Journalism professor Jodi Upton, who spearheaded the project, is looking to get the data out into the world, Craig said. 

The information in the Oakwood Cemetery records won’t just be valuable to central New York residents searching for long-lost ancestors, Craig said. It will also help researchers in a variety of fields, like sociology and epidemiology, who may seek to identify trends in how and why people in the past died. The data could point to patterns of disease or malnutrition that may unravel mysteries for current or future academics.

Understanding how people died can shine a light on the time period they lived in, she said. This project will preserve that knowledge before the aging materials deteriorate beyond use.

“These books are kind of literally falling apart. They’re extremely old, going back 150 years or more,” Craig said. “It’s still data — just data the way it used to be, which is written into a physical book.”

La Casita Cultural Center also received $1,000 in grant funding from the resource council.
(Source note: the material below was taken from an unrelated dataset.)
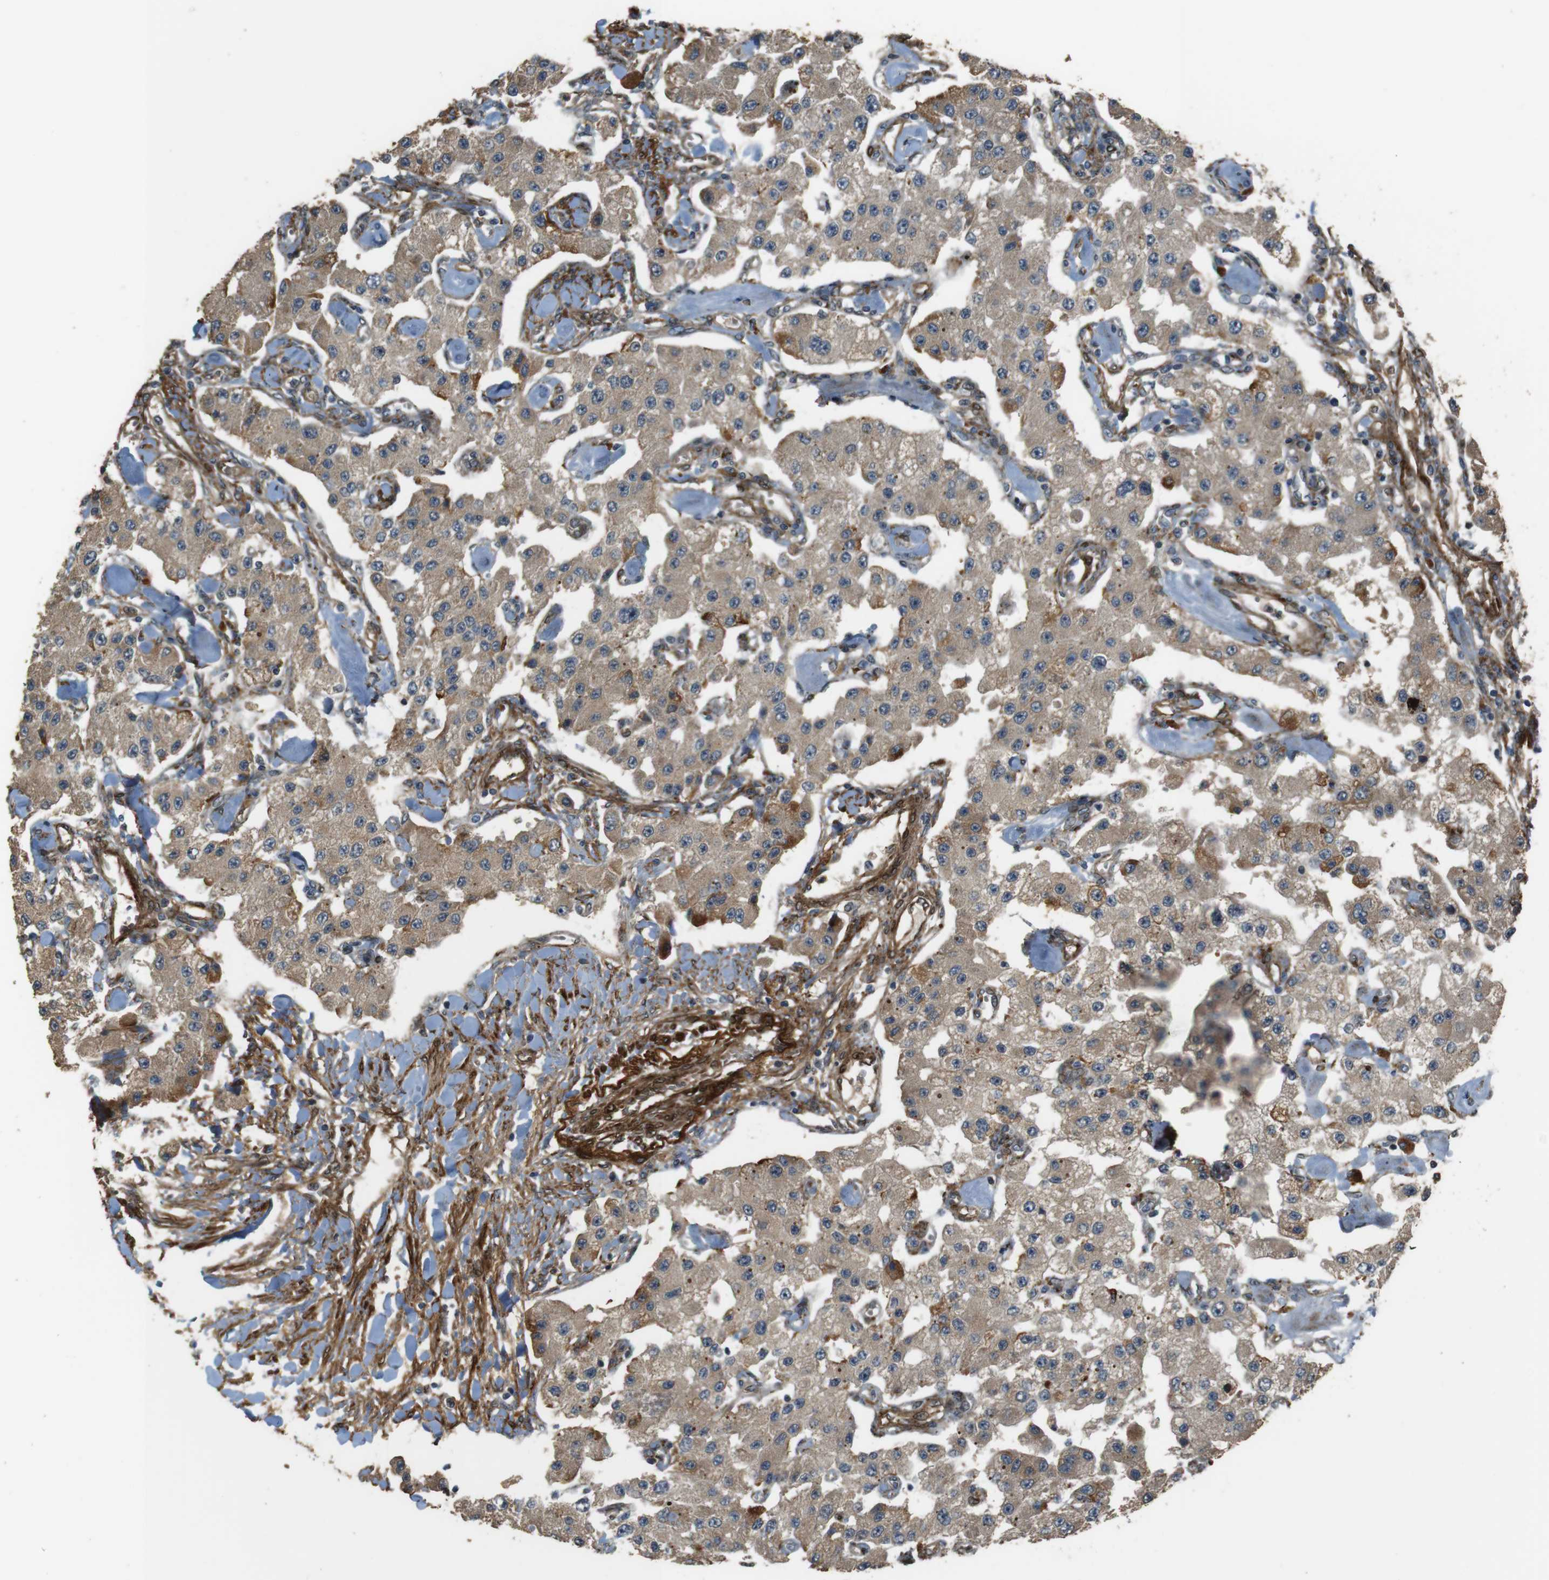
{"staining": {"intensity": "moderate", "quantity": ">75%", "location": "cytoplasmic/membranous"}, "tissue": "carcinoid", "cell_type": "Tumor cells", "image_type": "cancer", "snomed": [{"axis": "morphology", "description": "Carcinoid, malignant, NOS"}, {"axis": "topography", "description": "Pancreas"}], "caption": "Immunohistochemistry of human carcinoid displays medium levels of moderate cytoplasmic/membranous expression in approximately >75% of tumor cells. (Stains: DAB in brown, nuclei in blue, Microscopy: brightfield microscopy at high magnification).", "gene": "MSRB3", "patient": {"sex": "male", "age": 41}}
It will use the grant to make its Cultural Memory Archive accessible and searchable online through the New York Heritage Digital Collection and SU Libraries. 
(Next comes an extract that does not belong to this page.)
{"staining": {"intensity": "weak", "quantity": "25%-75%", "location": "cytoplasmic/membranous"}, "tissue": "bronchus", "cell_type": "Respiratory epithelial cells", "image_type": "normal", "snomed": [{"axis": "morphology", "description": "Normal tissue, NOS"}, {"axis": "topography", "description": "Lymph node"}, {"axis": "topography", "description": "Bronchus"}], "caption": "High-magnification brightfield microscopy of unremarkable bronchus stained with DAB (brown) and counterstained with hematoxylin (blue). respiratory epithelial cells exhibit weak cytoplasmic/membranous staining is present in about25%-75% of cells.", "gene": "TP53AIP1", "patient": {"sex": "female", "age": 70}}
The Cultural Memory Archives contains hundreds of pieces of art and research done by, or that are relevant to, Syracuse’s Latino community or Latino students at SU. 

“The Cultural Memory Archive project at La Casita has the potential to grow and contribute immensely to the much-needed documentation of historical and cultural records representing Latinx/Hispanic communities in Central and Upstate NY,” said Teresita Paniagua, executive director of La Casita, in an email.

La Casita’s digital collections have been stored on an SU server with access restricted to La Casita staff until now, said Dragana Drobnjak, La Casita’s librarian and archivist. The items in the collection are gifted to the cultural center or are given on a loan basis, she said. 

The resource council grant will allow La Casita to make the items in its collection accessible and searchable for researchers beyond SU. 

“This process is extremely important because portals like New York Heritage do not contain collections specific to Latinx communities,” said Drobnjak. “It is important to include these pieces and these items in the collective memory of our society.”

The grants come as SU Libraries faces its own battle to preserve rare materials in its Special Collections Research Center. Valuable materials in the special collections — including historical photos and pieces of writing worth millions of dollars — have been decaying while SU has stalled construction of a facility that could save them. University officials have announced plans to install a climate-controlled storage unit to hold the materials until a final preservation facility can be built.

Digitization of artifacts plays a key role in SU’s preservation efforts, since creating digital copies of valuable materials means the original versions will be handled less by researchers, Joyce said.

“These grants were really about digitization for access,” Joyce said. “But digitization for preservation, that’s really the business that we’re in.”